Penelope Trappes - Penelope Two

Membre du duo electropop The Golden Filter, Penelope Trappes est également photographe, plasticienne et artiste vidéo. D’origine australienne mais résidant à Londres, elle faisait il y a un an et demi ses débuts en solo avec Penelope One, premier album paru chez Optimo Music qui dévoilait son goût pour une pop plus minimaliste et contemplative, aux sons étouffés, lentement dévoilés. Si son deuxième album, le bien-nommé Penelope Two, se situe dans la lignée de ce premier effort, il apparaît aussi comme un aboutissement de la démarche entamée l’année passée, filtrant ce son pour en tirer son essence.

1. Silence
2. Connector Voir la vidéo Penelope Trappes - Connector
3. Burn On
4. Kismet
5. Carry Me
6. Maeve
7. Exodus
8. Farewell
9. For You
10. Nite Hive

date de sortie : 26-10-2018 Label : Houndstooth Recordings

Relocalisée sur Houndstooth, label attaché au légendaire club londonien fabric, grand pourvoyeur de musiques électroniques dévoyées, Penelope Trappes accompagne cette seconde sortie d’un livre de photographies. On y observe le corps de l’artiste, mis en scène dans de grandes étendues ou dans des pièces presque vides, accompagné de quelques mots qui paraissent entrer en résonance avec ces œuvres visuelles. Un livre qui prend tout son sens à l’écoute de l’album, tant celui-ci apparaît comme une retranscription sonore de cette esthétique dépouillée.

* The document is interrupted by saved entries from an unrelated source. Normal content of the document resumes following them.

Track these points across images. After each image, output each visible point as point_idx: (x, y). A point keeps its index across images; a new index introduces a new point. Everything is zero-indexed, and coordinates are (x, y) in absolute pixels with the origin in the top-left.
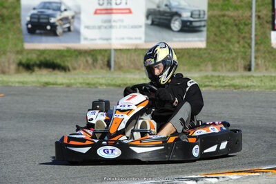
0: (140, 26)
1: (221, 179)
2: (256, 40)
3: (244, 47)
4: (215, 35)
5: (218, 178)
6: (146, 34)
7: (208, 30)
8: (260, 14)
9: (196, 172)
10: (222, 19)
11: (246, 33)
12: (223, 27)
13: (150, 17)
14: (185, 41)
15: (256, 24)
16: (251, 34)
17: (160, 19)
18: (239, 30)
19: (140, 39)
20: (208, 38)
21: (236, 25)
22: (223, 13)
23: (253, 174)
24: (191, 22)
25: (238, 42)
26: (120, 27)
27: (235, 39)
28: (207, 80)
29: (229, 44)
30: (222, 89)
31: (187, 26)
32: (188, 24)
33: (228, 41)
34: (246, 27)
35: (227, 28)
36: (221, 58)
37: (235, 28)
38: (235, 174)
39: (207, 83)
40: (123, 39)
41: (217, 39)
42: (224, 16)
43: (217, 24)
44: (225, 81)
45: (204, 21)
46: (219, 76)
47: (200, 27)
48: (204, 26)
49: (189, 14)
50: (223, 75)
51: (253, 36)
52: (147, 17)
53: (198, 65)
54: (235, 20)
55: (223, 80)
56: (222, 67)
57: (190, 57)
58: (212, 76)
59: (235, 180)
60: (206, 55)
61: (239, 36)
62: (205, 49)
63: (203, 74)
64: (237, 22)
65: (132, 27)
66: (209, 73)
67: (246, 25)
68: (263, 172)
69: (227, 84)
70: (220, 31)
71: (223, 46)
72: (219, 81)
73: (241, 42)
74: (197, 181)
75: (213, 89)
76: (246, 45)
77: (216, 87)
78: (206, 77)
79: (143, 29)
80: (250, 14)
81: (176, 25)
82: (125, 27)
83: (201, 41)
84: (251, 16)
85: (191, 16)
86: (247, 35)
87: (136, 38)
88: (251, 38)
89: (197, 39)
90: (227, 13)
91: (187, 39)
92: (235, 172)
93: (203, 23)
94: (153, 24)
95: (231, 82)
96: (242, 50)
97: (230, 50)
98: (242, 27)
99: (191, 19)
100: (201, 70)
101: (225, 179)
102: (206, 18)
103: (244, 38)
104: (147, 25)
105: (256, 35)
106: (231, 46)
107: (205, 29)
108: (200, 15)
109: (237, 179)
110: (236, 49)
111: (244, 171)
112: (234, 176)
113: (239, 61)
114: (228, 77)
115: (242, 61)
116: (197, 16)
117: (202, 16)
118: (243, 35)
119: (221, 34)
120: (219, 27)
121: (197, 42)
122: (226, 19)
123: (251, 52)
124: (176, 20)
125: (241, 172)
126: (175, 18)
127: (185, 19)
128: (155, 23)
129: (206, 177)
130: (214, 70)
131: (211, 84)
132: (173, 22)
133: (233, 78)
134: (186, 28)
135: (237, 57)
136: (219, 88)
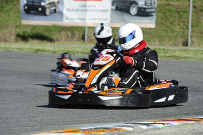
0: (108, 11)
1: (166, 125)
2: (192, 24)
3: (183, 28)
4: (162, 19)
5: (163, 124)
6: (112, 17)
7: (157, 15)
8: (195, 4)
9: (147, 119)
10: (167, 7)
11: (184, 18)
12: (168, 14)
13: (115, 4)
14: (139, 23)
15: (192, 12)
16: (189, 19)
17: (122, 6)
18: (180, 16)
19: (107, 20)
20: (157, 21)
21: (178, 12)
22: (168, 3)
23: (189, 122)
24: (145, 9)
25: (179, 25)
26: (93, 11)
27: (176, 23)
29: (172, 26)
30: (167, 59)
31: (142, 12)
32: (143, 10)
33: (172, 23)
34: (185, 14)
36: (166, 35)
37: (177, 15)
38: (176, 122)
40: (95, 19)
41: (163, 21)
42: (169, 5)
43: (164, 11)
44: (169, 53)
45: (155, 8)
46: (164, 49)
47: (151, 12)
48: (154, 12)
49: (143, 3)
50: (167, 48)
51: (190, 21)
52: (113, 4)
53: (149, 41)
54: (177, 8)
55: (168, 52)
56: (166, 43)
58: (159, 49)
59: (176, 126)
60: (155, 33)
61: (179, 20)
62: (154, 29)
64: (178, 10)
65: (101, 11)
67: (185, 12)
68: (197, 121)
69: (170, 55)
70: (166, 16)
71: (167, 27)
72: (165, 53)
73: (181, 24)
74: (148, 126)
75: (160, 58)
76: (185, 27)
77: (162, 57)
79: (109, 13)
80: (188, 4)
81: (134, 11)
82: (96, 11)
83: (152, 23)
84: (189, 6)
85: (145, 5)
86: (185, 20)
87: (104, 19)
88: (188, 22)
89: (148, 21)
90: (171, 3)
91: (141, 21)
92: (176, 120)
93: (153, 10)
94: (117, 9)
95: (173, 54)
96: (182, 30)
97: (173, 30)
98: (182, 13)
99: (145, 7)
100: (151, 45)
101: (169, 125)
102: (156, 6)
103: (183, 22)
104: (112, 10)
105: (192, 20)
106: (173, 28)
107: (155, 14)
108: (151, 4)
109: (178, 125)
110: (177, 30)
111: (183, 120)
112: (176, 123)
113: (179, 38)
114: (171, 50)
115: (181, 39)
116: (149, 5)
117: (153, 5)
118: (183, 19)
119: (167, 18)
120: (165, 13)
121: (149, 23)
122: (170, 7)
123: (188, 32)
124: (134, 7)
125: (180, 120)
126: (133, 5)
127: (141, 6)
129: (155, 123)
130: (161, 45)
132: (131, 8)
133: (175, 51)
134: (140, 13)
135: (178, 35)
136: (164, 58)
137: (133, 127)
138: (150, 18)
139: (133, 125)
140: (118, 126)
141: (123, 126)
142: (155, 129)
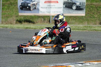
0: (61, 8)
1: (91, 64)
3: (99, 16)
5: (90, 63)
6: (63, 11)
9: (82, 61)
11: (100, 11)
12: (91, 9)
13: (65, 4)
14: (77, 13)
17: (68, 5)
18: (97, 9)
19: (61, 12)
20: (86, 12)
21: (96, 8)
22: (91, 3)
24: (80, 6)
25: (97, 14)
26: (54, 8)
27: (95, 13)
29: (93, 15)
33: (93, 13)
34: (100, 9)
35: (93, 9)
36: (91, 20)
37: (96, 9)
38: (96, 62)
39: (86, 29)
40: (55, 12)
41: (89, 12)
42: (92, 4)
43: (89, 7)
46: (90, 26)
47: (83, 8)
48: (85, 8)
49: (79, 4)
50: (91, 26)
53: (82, 22)
54: (96, 6)
55: (92, 28)
56: (91, 23)
57: (79, 19)
58: (87, 26)
59: (96, 64)
60: (85, 19)
61: (97, 12)
63: (84, 25)
64: (97, 7)
65: (58, 8)
66: (86, 25)
69: (93, 29)
70: (90, 10)
71: (91, 15)
72: (90, 28)
74: (82, 64)
76: (100, 15)
78: (85, 26)
81: (74, 7)
82: (56, 8)
85: (80, 4)
87: (60, 12)
89: (82, 13)
91: (78, 13)
92: (96, 61)
93: (84, 7)
94: (66, 7)
95: (94, 29)
96: (98, 17)
98: (98, 9)
99: (80, 5)
100: (83, 24)
101: (92, 64)
102: (85, 5)
103: (99, 12)
104: (63, 7)
107: (85, 9)
109: (97, 64)
110: (96, 17)
111: (100, 61)
112: (96, 63)
113: (97, 21)
114: (93, 27)
116: (82, 4)
117: (84, 4)
119: (91, 11)
120: (90, 8)
121: (82, 14)
122: (93, 5)
124: (74, 5)
125: (98, 61)
127: (78, 5)
129: (85, 63)
130: (88, 24)
131: (87, 29)
132: (73, 6)
133: (95, 27)
134: (78, 9)
135: (96, 19)
136: (90, 31)
137: (75, 65)
138: (83, 11)
139: (75, 64)
140: (67, 65)
141: (70, 65)
142: (86, 66)
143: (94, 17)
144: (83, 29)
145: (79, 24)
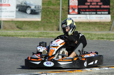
0: (14, 12)
2: (61, 18)
3: (56, 21)
4: (45, 16)
5: (46, 74)
6: (16, 15)
7: (42, 14)
8: (63, 8)
9: (37, 71)
10: (47, 9)
11: (57, 15)
12: (48, 13)
15: (62, 12)
17: (22, 9)
18: (55, 14)
19: (14, 16)
20: (42, 17)
21: (53, 12)
22: (48, 7)
23: (61, 73)
24: (35, 10)
25: (54, 19)
26: (5, 11)
27: (52, 18)
28: (41, 34)
29: (50, 19)
30: (48, 38)
32: (34, 11)
33: (50, 18)
36: (47, 25)
37: (53, 13)
39: (41, 35)
40: (6, 16)
41: (45, 17)
43: (45, 11)
44: (49, 35)
45: (40, 10)
46: (46, 33)
47: (39, 12)
48: (40, 12)
50: (48, 32)
52: (17, 8)
53: (37, 28)
54: (53, 10)
56: (47, 29)
57: (34, 24)
58: (43, 32)
60: (41, 24)
61: (54, 16)
62: (40, 21)
65: (10, 12)
66: (42, 31)
68: (65, 72)
69: (50, 36)
70: (47, 14)
71: (48, 20)
72: (46, 35)
75: (44, 38)
76: (57, 20)
77: (45, 37)
78: (41, 33)
79: (15, 13)
80: (59, 7)
81: (29, 11)
82: (7, 12)
83: (39, 18)
85: (35, 8)
86: (58, 16)
87: (12, 16)
89: (37, 17)
90: (50, 7)
91: (33, 17)
92: (53, 72)
93: (40, 11)
94: (19, 10)
95: (51, 35)
96: (56, 22)
98: (56, 13)
100: (39, 30)
102: (41, 9)
104: (16, 11)
105: (61, 16)
106: (51, 20)
107: (40, 13)
110: (53, 22)
111: (57, 71)
113: (54, 27)
114: (50, 33)
115: (56, 27)
116: (37, 8)
117: (39, 8)
118: (56, 16)
120: (46, 12)
122: (49, 9)
124: (29, 9)
127: (33, 9)
128: (20, 10)
129: (42, 74)
130: (44, 30)
131: (43, 35)
132: (27, 10)
133: (52, 33)
134: (33, 13)
135: (54, 25)
136: (46, 37)
138: (38, 15)
143: (51, 23)
144: (39, 35)
145: (34, 30)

Écouter Penelope Two, c’est donc se plonger dans ces espaces apparemment infinis, dans lesquels se déploient quelques notes de piano réverbérées jusqu’à l’horizon, de vagues textures indéfinies, et la voix de l’artiste, égrenant patiemment ses paroles minimalistes. On pense, tour à tour, au Slowdive de Pygmalion, à Grouper, au HTRK de Psychic 9-5 Club ou au sublime mais sous-estimé Sleep Heavy de Jabu, pour ces variations autour d’une pop éthérée, qui semble s’écouler selon ses propres temporalités ; il serait pourtant injuste de réduire Penelope Two à un simple jeu de références, car c’est avant tout sa propre voie que Penelope Trappes semble trouver et suivre ici.


A l’image du recueil de photographies qui l’accompagne, la figure de l’artiste semble ainsi aussi énigmatique qu’inévitable dans Penelope Two. Sur chacune de ces vignettes, quelques notes, doucement répétées, suffisent à suggérer des ambiances immersives, auxquelles la voix de l’artiste vient, en soufflant quelques mots, donner un caractère, de l’incantation éthérée à la berceuse désabusée. Plus que dans un album, c’est dans un flux sonore que l’on a l’impression de se plonger, flux décliné en dix nuances pour autant de titres. Difficile, dès lors, d’en détacher des motifs particuliers : Penelope Two fonctionne comme un ensemble dont les composantes sont indissociables, brillant chacune d’une lueur spécifique mais prenant sens dans ce délicat cocon.

Ce n’est pas que les temps forts manquent : avec Connector, Penelope Trappes nous offre ce qui s’apparente à un tube pop sombre soudainement frappé de neurasthénie, conservant tous ses aspects accrocheurs tout en se révélant condamné à un engourdissement des sens. Plus loin, on est frappé par la beauté de l’interlude Exodus, ou par celle de For You, porté par quelques lointaines notes de piano, d’un éclat froid mais fascinant. Mais c’est bien par sa composition d’ensemble, par cette succession de bulles sonores laissant doucement éclater leurs sensations, que Penelope Two nous renverse, de son ouverture à son dénouement idéal, dans un Nite Hive dont on ne sait dire s’il suscite le calme ou l’angoisse. On répondra à la question en revenant au point de départ : l’album durant à peine plus d’une demi-heure, la fin du disque soulève l’immédiate envie d’y replonger, pour retrouver cet univers contrasté mais unique.


Quand on le compare à Penelope One, c’est donc bien cette impression d’achèvement qui domine à l’écoute de Penelope Two  : Penelope Trappes semble y trouver une forme d’expression adéquate, en parfaite correspondance avec les thématiques abordées dans le livre de photographies qui l’accompagne. Un jeu de nuances, mêlant le calme et le bouleversant, la légèreté et l’intensité. Une œuvre magnifique, où le temps semble s’effacer, et dont les vapeurs reviennent nous captiver écoute après écoute.